Cuando nace el primer hijo de una pareja, la etapa de formación de ésta finaliza, y comienza otra etapa, la familia con hijos pequeños. Al rol de esposo y esposa, se sumará otro: el de padre y madre. A su vez la familia quedará conformada ahora por dos subsistemas: el conyugal-parental y el filial.
En este momento, los padres deben hacer frente a toda una serie de cambios que desequilibrarán la estructura y las pautas de conducta que se habían establecido anteriormente. Otros desequilibrios aparecerán si la paternidad o maternidad genera conflictos en algunos de los miembros.
Las tareas de esta etapa, de acuerdo a Minuchin, consistirán en:
- Reorganizar el subsistema conyugal; creando nuevas pautas de conducta e interacción, renegociando expectativas y roles y acordando nuevas diferencias.
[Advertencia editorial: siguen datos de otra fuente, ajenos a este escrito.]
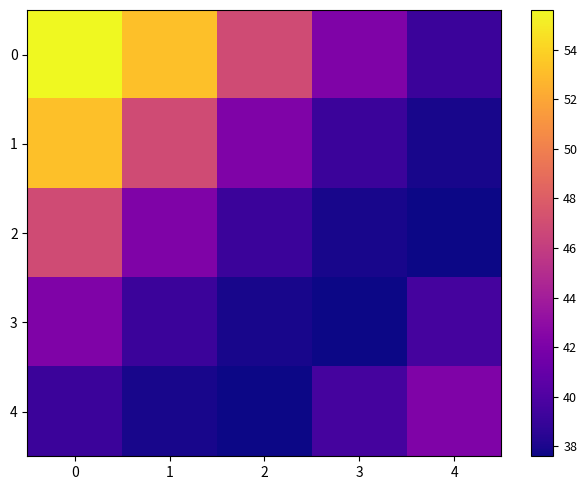

At which category does the chart reach its minimum across all series?

4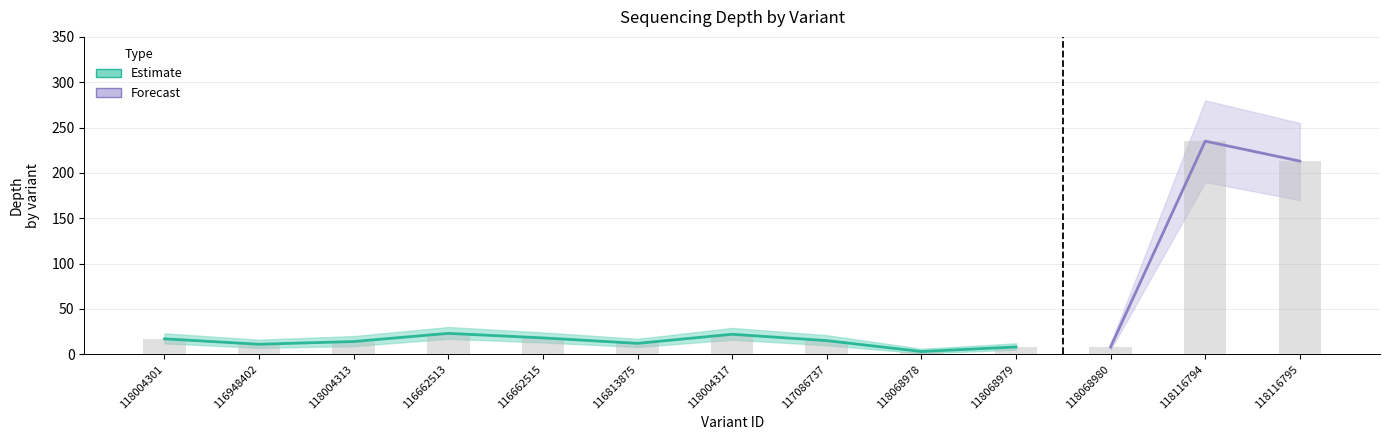

What position from the left is 116662515?

5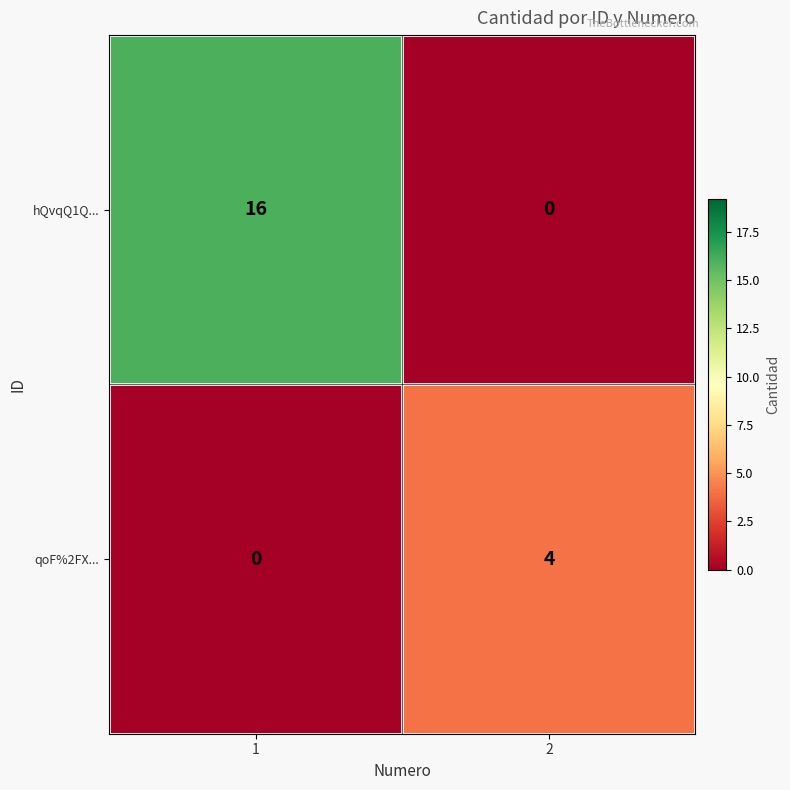

Is the value of qoF%2FX... at 2 greater than the value of hQvqQ1Q... at 2?

Yes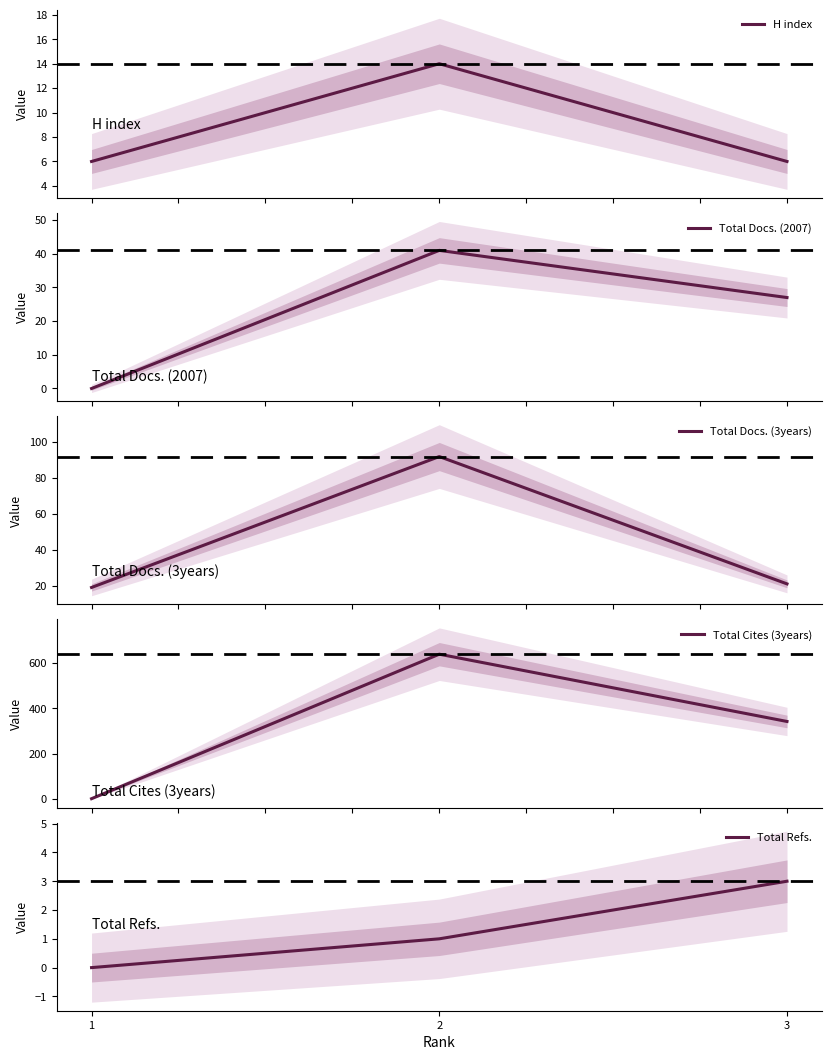

Which series has the widest spread of values?

Total Cites (3years)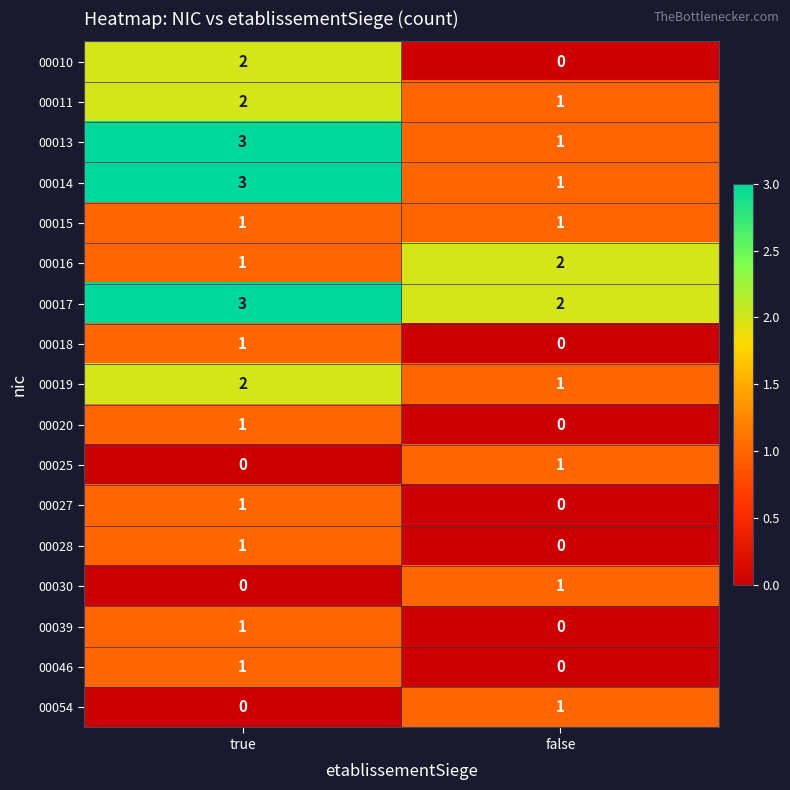

List the labels in order of 00030 value, largest first.

false, true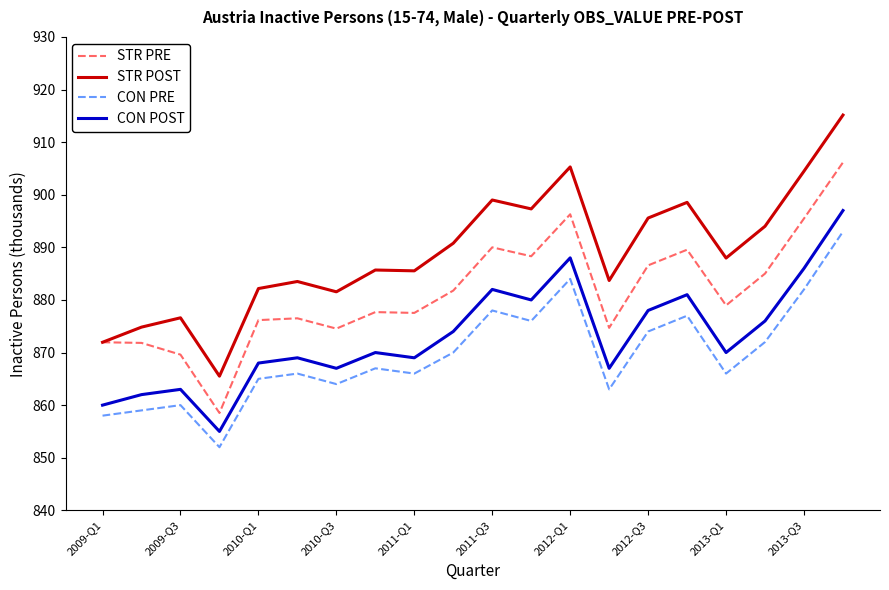

Which series has the widest spread of values?

STR POST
- Negociar los nuevos contactos con el exterior; como por ejemplo con primos, abuelos, escuela, etc.
- Crear nuevos métodos adecuados para mantener el control de las vinculaciones con el niño, a la vez que estimular el crecimiento de éste.
Si la familia con hijos pequeños puede llevar a cabo estas tareas, podrá disfrutar del nuevo integrante en un ambiente de tranquilidad y calma; aunque el nacimiento de otro niño pueda perturbar el equilibrio logrado.